But then the wet head (Vitalis and the like) was declared dead. Men stopped wearing hats and could now wear their hair longer* without worrying about “hat head.” Men started going to hair salons (name changed from beauty parlors) to get their hair “styled.” Walter was not a happy camper! He railed against the “sissy” hair salons and men blow drying their hair like a girl. In a short period of time, business began to drop off significantly.

Then, the unthinkable happened: the city built low income housing (They called it a housing project back in the day.) in the large empty field directly across the street from the shopping center. Walter was “fit to be tied” as they say in the south. Eventually, Walter was the only barber in his barber shop. My father got his hair cut by Walter until Walter retired and closed his shop, not too many years before my father’s death.

Once I left home, I stopped going to barber shops as they were hard to find. I didn’t start back until moving to Manhattan Beach, where I went to the Tonsorial Parlor. (I’ve blogged before about how I like that barber shop.) After moving to Sausalito, I’ve had a difficult time finding a place where I could get a consistently decent haircut for a reasonable price. (No, I don’t consider $90 reasonable!)

After over 2 years of searching, I just found a place I really like: J. P. Kempt Barber and Social on Divisadero Street. Deniz gave me an excellent haircut. He even layered it despite my cow lick and increasingly wavy, lumpy hair. I knew he had to be a pro because of how he constantly flipped the scissors around in his hands—like a proficient drummer does his drum sticks when waiting to play. Deniz has been cutting hair for over 20 years**.

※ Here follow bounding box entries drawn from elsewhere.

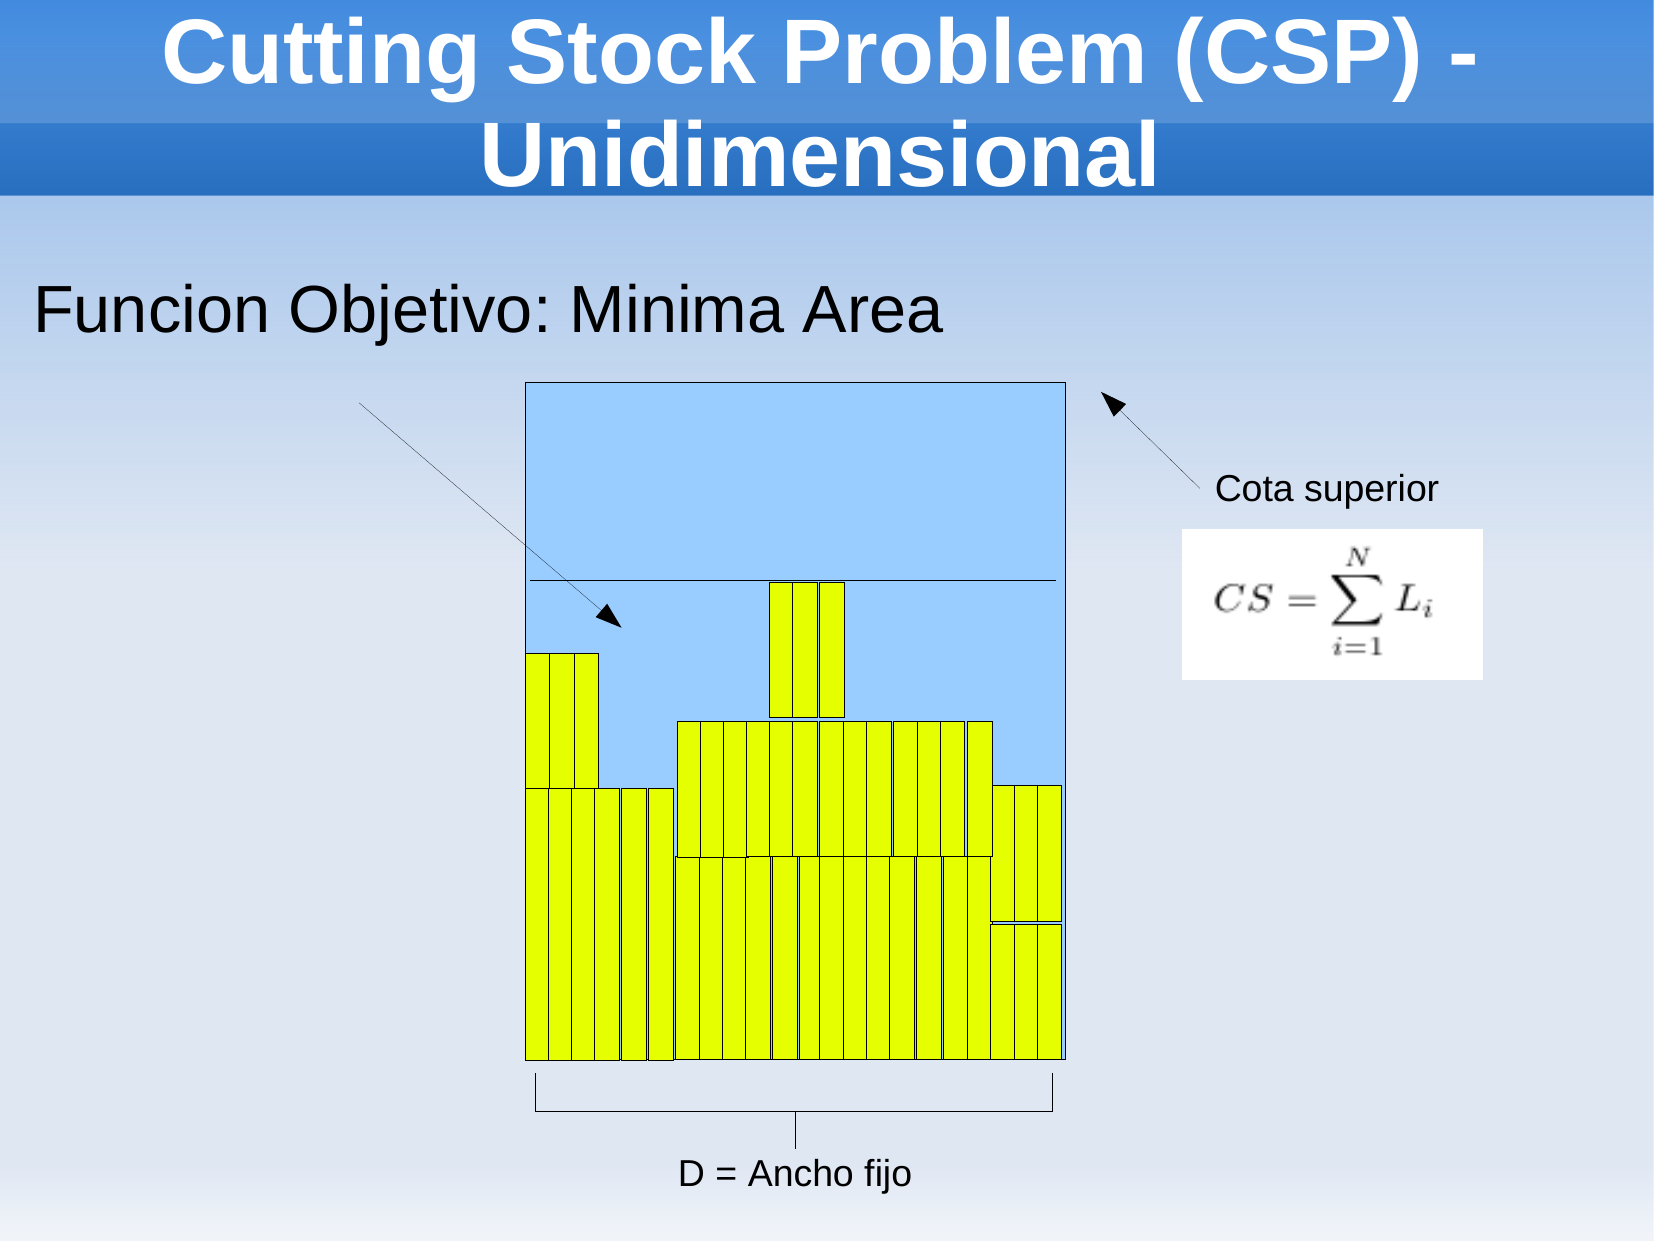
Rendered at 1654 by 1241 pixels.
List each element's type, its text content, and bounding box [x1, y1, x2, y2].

text_box D = Ancho fijo [663, 1144, 964, 1202]
list Funcion Objetivo: Minima Area [0, 272, 1005, 395]
text_box [525, 382, 1066, 1061]
text_box Cota superior [1200, 460, 1538, 517]
picture [0, 0, 1654, 1241]
title Cutting Stock Problem (CSP) - Unidimensional [76, 1, 1565, 207]
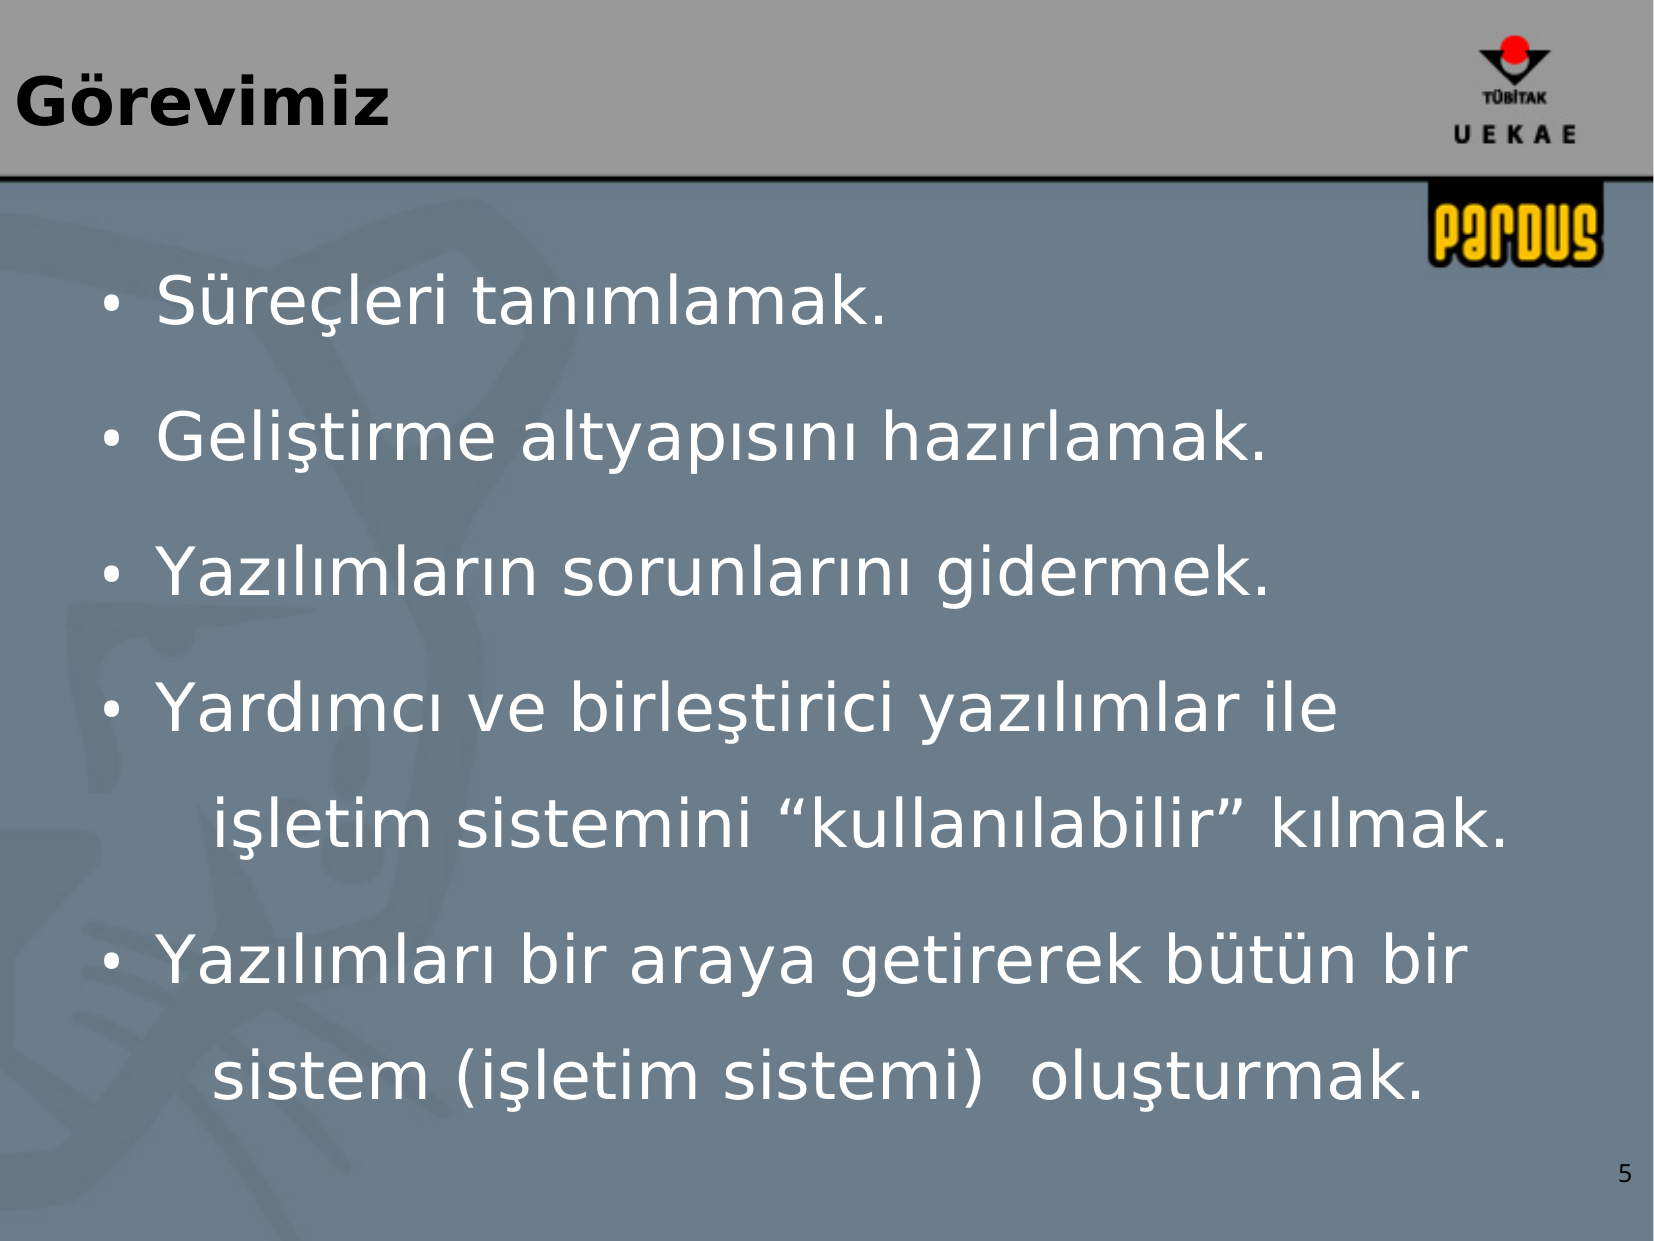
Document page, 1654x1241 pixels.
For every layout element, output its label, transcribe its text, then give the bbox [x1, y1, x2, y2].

title Görevimiz [0, 43, 1413, 158]
picture [0, 0, 1654, 1241]
list Süreçleri tanımlamak. Geliştirme altyapısını hazırlamak. Yazılımların sorunlarını gidermek. Yardımcı ve birleştirici yazılımlar ile işletim sistemini “kullanılabilir” kılmak. Yazılımları bir araya getirerek bütün bir sistem (işletim sistemi) oluşturmak. [84, 216, 1595, 1085]
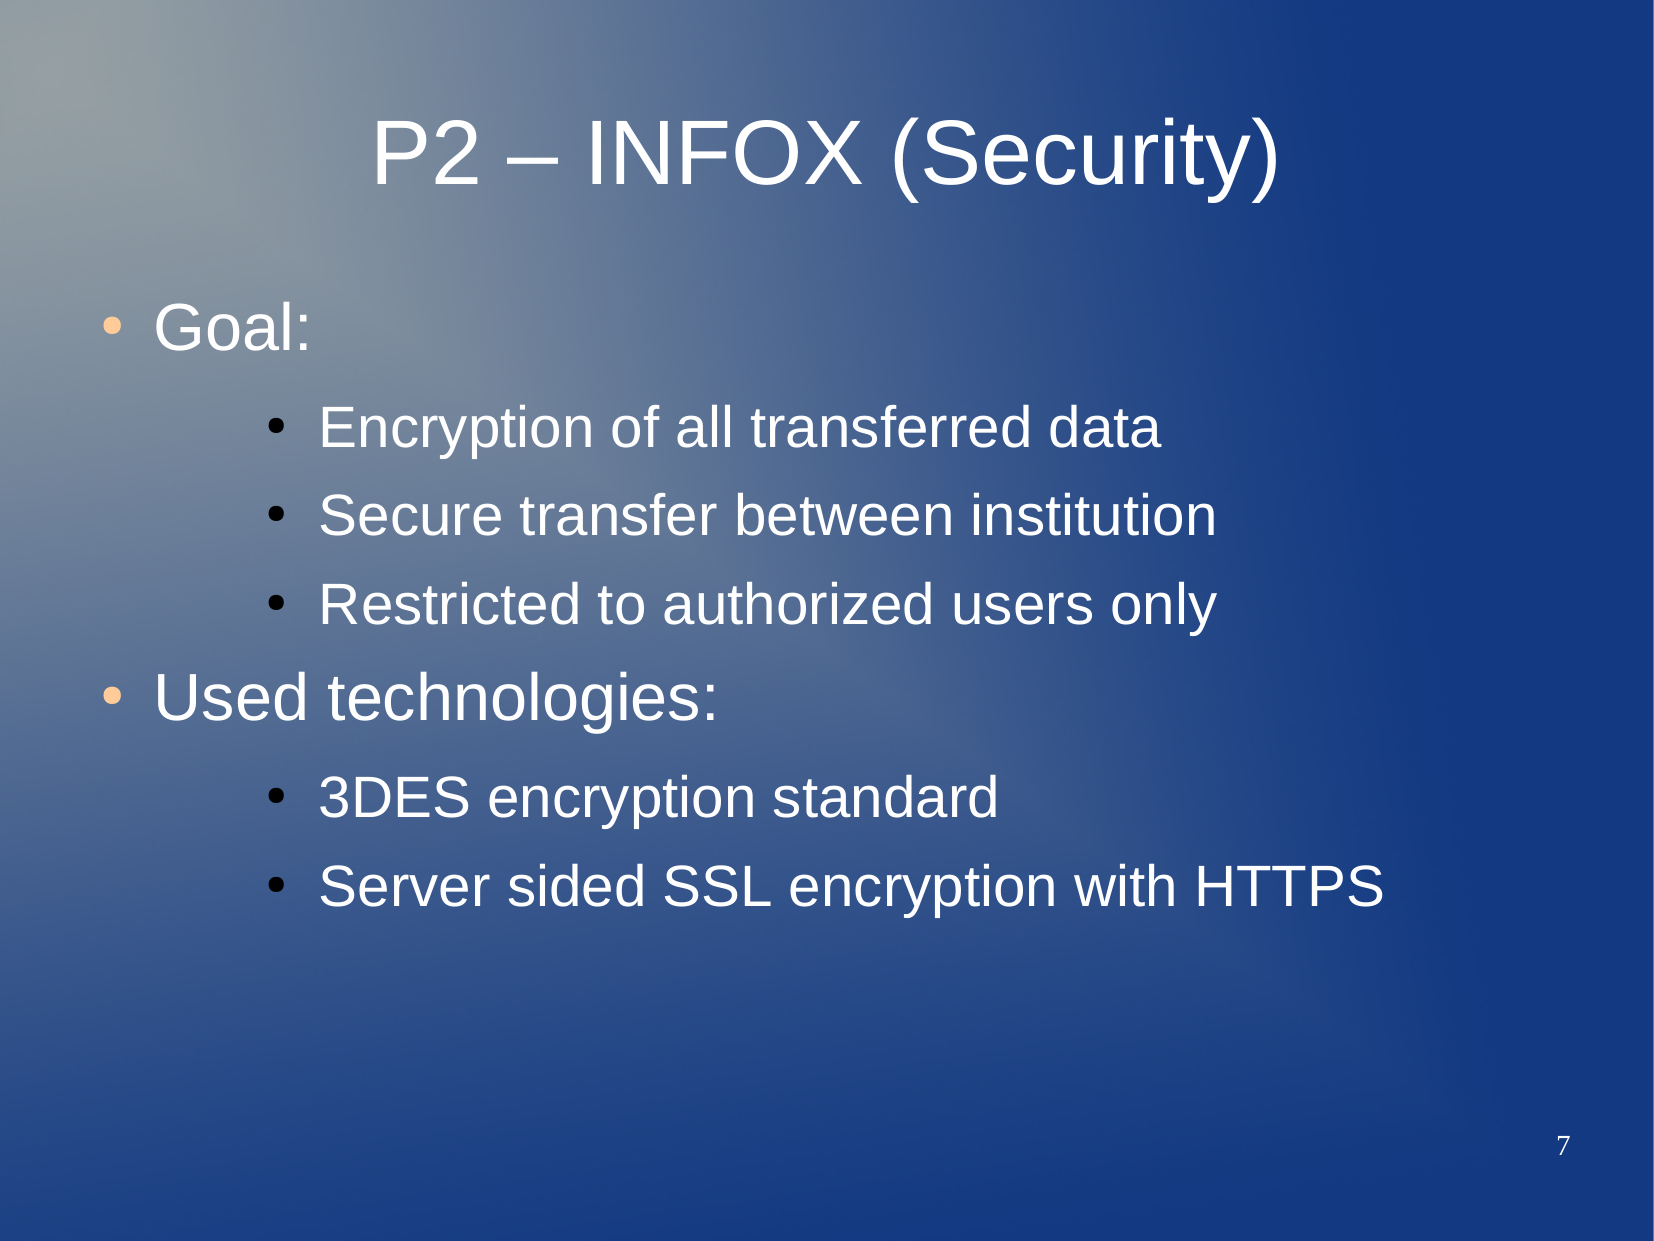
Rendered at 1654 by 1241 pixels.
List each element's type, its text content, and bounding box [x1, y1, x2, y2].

list Goal: Encryption of all transferred data Secure transfer between institution Restricted to authorized users only Used technologies: 3DES encryption standard Server sided SSL encryption with HTTPS [82, 290, 1571, 1109]
picture [0, 0, 1654, 1241]
title P2 – INFOX (Security) [82, 49, 1571, 257]
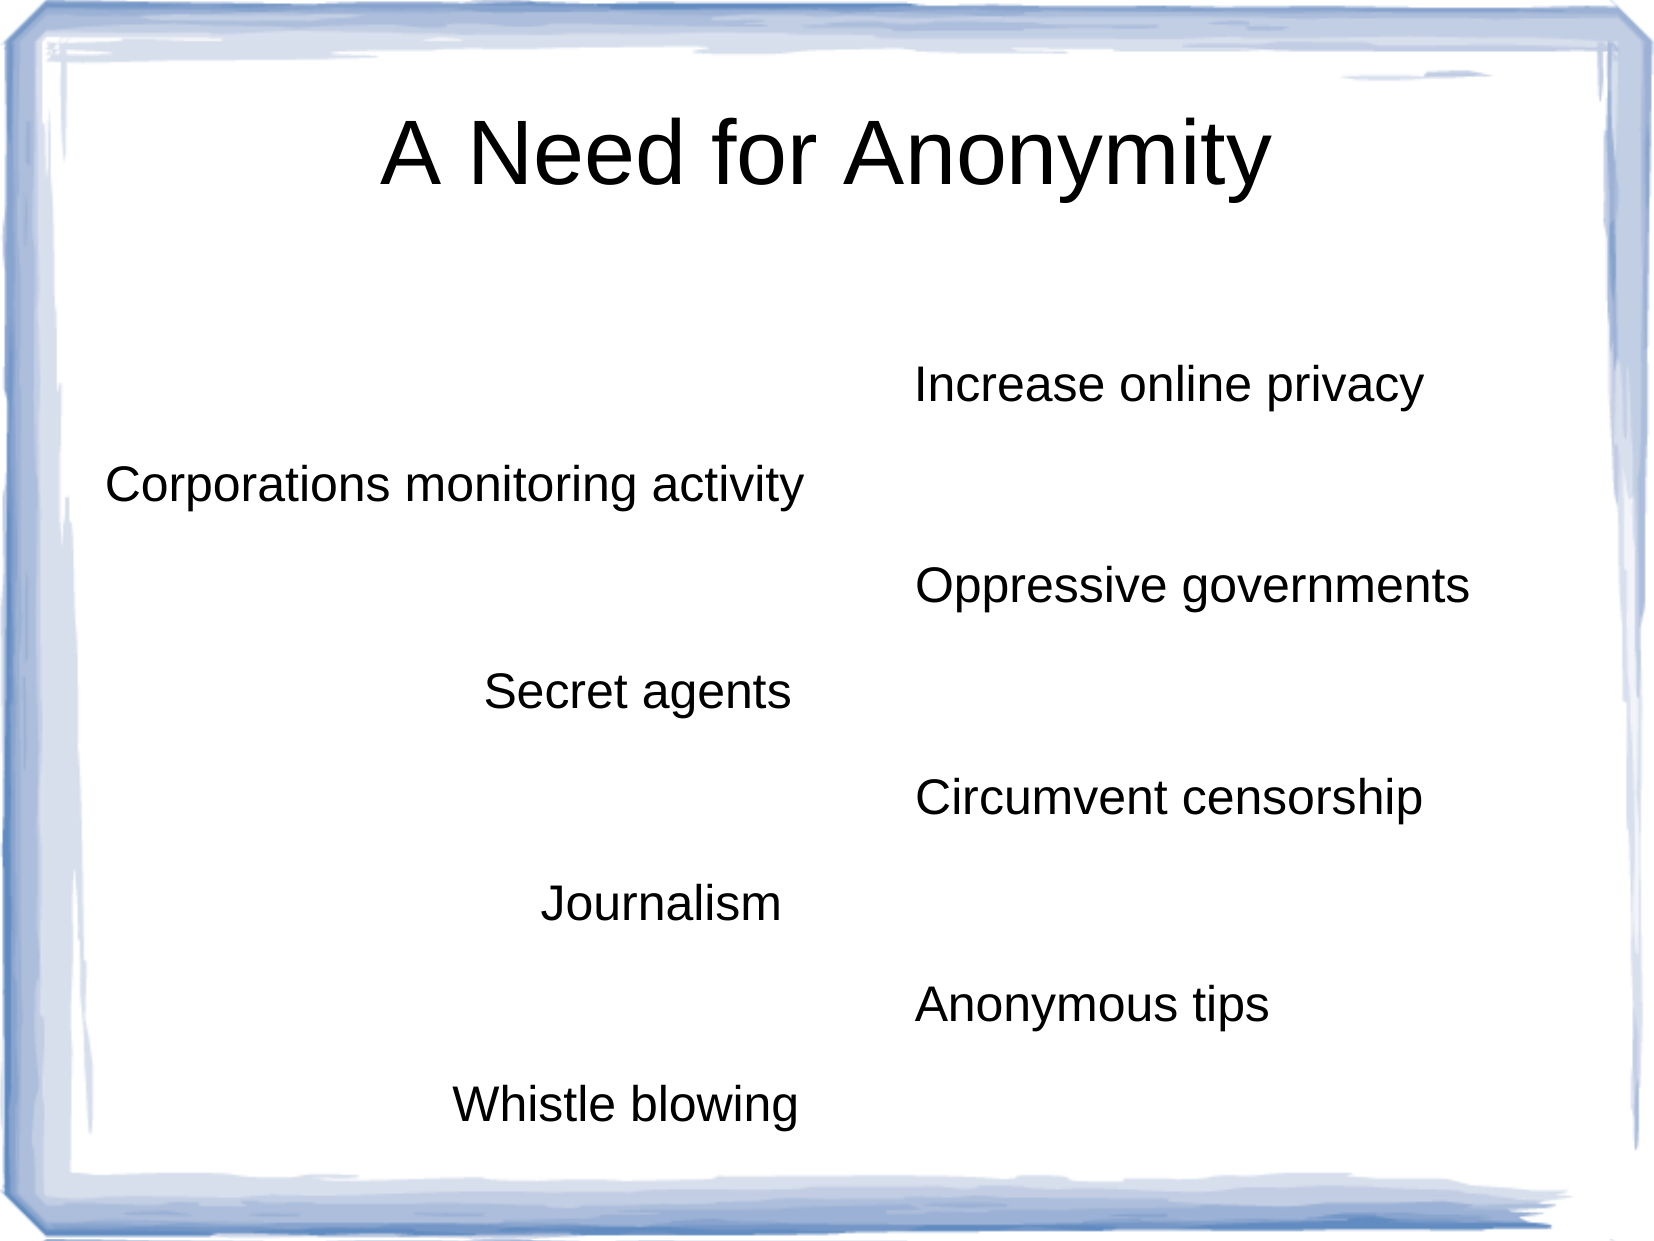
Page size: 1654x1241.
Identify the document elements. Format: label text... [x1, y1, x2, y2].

text_box Corporations monitoring activity [70, 437, 839, 532]
text_box Secret agents [437, 649, 839, 733]
title A Need for Anonymity [82, 49, 1571, 257]
text_box Whistle blowing [425, 1062, 827, 1146]
text_box Journalism [507, 862, 815, 945]
picture [0, 0, 1654, 1241]
text_box Circumvent censorship [897, 755, 1441, 839]
text_box Oppressive governments [885, 543, 1501, 626]
text_box Anonymous tips [885, 968, 1300, 1040]
subtitle Increase online privacy [874, 342, 1465, 426]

Additionally, this barber shop places a hot, steaming towel (with menthol or eucalyptus?) on your face before placing it on the back of your neck. They then get out the shaving cream, lather your neck line, and razor shave your neck/hair line. That’s when I started thinking about the barber shops of yore. They did that for the men in the first barber shop I ever went to. Even Walter did that before the wet head was dead and “the neighborhood just went to hell, went to hell—I’m telling you.”

J. P. Kempt Barber and Social on Divisadero Street is a busy place. I guess they have between 8 and 10 barbers working. Nine are listed on their site. I arrived just as they opened on a weekday and within minutes they were slammed. It was a great barber shop experience. Tim likes!

* My family was ultra fundamentalist. Men kept their hair very short because that meant they were godly. (Jeeze!)
**Deniz’ bio from their web site: “Deniz is a multicultural, San Francisco native with over 20 years of experience in hairstyling. He has cut and styled hair for television, movies, music videos and fashion shows. He has worked in cities all over the world including Los Angeles, New York City, Copenhagen, Paris and Istanbul. Having been most inspired by timeless style and meticulous craftsmanship, he now focuses his craft on classic men’s styles at J.P. Kempt and works to give each client a look specifically tailored for them.”